We did start out by giving each Ambassador a personal code whereby if anyone bought tickets and quoted that code, their tickets would count towards the Ambassadors’ total. However, I felt it wasn’t working for several reasons. The first one being it didn’t make sense for anyone to remember a code and repeat it to a customer service rep when it didn’t effect them in any way, ie. there wasn’t a discount or a perk associated with it. Secondly, I didn’t think it showed we had much faith in the Ambassadors and it erased a part of the good will, we’re doing this because we love it vibe.
How much time do you spend managing them?
Quite a fair amount. I would say with organizing events, answering everyone’s questions and building my ambassador base it takes up much more time than I had imagined. It’s definitely hard to measure but depending on where I am in the season it ranges from 0 hours per week to perhaps 16 hours per week.
Is it expensive to run an ambassador programme? Is it cost-effective?

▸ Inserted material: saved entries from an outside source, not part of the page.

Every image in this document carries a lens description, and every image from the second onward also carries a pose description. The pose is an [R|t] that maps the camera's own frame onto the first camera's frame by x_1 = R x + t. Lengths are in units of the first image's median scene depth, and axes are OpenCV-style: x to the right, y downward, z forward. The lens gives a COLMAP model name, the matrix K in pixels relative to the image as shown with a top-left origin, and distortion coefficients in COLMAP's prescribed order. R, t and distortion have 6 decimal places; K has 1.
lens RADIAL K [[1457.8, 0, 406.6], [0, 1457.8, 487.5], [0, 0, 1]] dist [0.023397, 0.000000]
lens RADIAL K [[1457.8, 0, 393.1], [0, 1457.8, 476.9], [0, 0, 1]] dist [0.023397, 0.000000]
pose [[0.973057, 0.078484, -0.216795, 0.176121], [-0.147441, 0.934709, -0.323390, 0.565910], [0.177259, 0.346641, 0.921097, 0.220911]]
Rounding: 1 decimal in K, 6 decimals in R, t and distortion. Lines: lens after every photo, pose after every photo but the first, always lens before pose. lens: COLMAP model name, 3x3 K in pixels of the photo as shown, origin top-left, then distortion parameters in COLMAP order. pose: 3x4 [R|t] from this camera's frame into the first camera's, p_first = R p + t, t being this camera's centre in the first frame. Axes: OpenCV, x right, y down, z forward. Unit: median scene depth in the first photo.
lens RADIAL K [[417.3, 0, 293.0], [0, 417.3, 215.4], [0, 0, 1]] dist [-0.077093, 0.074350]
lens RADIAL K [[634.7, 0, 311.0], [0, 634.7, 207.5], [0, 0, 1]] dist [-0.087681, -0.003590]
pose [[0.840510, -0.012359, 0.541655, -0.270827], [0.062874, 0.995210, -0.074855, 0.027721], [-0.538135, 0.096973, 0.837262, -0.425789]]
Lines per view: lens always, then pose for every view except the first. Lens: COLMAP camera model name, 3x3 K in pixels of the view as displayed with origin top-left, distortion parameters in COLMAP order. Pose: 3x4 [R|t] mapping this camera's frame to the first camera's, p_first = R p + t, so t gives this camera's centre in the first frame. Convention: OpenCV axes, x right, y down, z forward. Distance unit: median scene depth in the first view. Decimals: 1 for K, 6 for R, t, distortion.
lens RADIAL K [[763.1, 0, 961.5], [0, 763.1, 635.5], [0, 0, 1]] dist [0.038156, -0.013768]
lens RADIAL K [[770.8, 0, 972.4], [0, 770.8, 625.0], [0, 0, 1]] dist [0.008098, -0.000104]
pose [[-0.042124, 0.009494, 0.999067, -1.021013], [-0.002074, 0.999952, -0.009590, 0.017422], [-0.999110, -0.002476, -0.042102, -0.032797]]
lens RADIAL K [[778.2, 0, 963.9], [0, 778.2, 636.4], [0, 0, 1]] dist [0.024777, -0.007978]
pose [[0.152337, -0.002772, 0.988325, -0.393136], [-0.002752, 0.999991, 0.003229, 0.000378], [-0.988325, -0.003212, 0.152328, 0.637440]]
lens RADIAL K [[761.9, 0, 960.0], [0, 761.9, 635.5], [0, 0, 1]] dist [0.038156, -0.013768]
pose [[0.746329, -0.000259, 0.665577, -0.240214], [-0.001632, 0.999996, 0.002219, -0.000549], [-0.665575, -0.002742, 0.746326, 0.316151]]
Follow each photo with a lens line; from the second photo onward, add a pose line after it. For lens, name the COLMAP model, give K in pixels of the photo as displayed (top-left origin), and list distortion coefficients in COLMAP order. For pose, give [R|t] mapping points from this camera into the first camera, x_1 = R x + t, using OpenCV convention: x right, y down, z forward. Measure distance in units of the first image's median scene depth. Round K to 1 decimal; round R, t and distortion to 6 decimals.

So far it hasn’t cost us anything other than the clean up costs after one of the special events plus my time. However, I view the Student Ambassador Programme as part of my role as the VSO’s Community Engagement Coordinator and I can’t think of a better, more cost effective way to reach this demographic.
Have you ever had to deal with an ambassador that is not effective in some way?
An Ambassador whose heart really isn’t in it is pretty obvious and will normally just stop responding to me. After a fair amount of time I cut them off. I haven’t had to kick anyone off as such.
What tips would you give to someone who is just starting to put an ambassador programme together?
Maintain almost a friendship with your Ambassadors. Talk to them as often as you can either over the phone or via e-mail on a one to one basis and keep a personal touch. It is easy to be overly zealous and communicate with your Ambassadors as though you’re a living breathing press release. It’s not necessary to ‘sell’ to them and in fact as it has been documented lately that can be quite a powerful turn off. Just be yourself, have fun and be personable. They’re doing this for fun and you’re a part of that fun.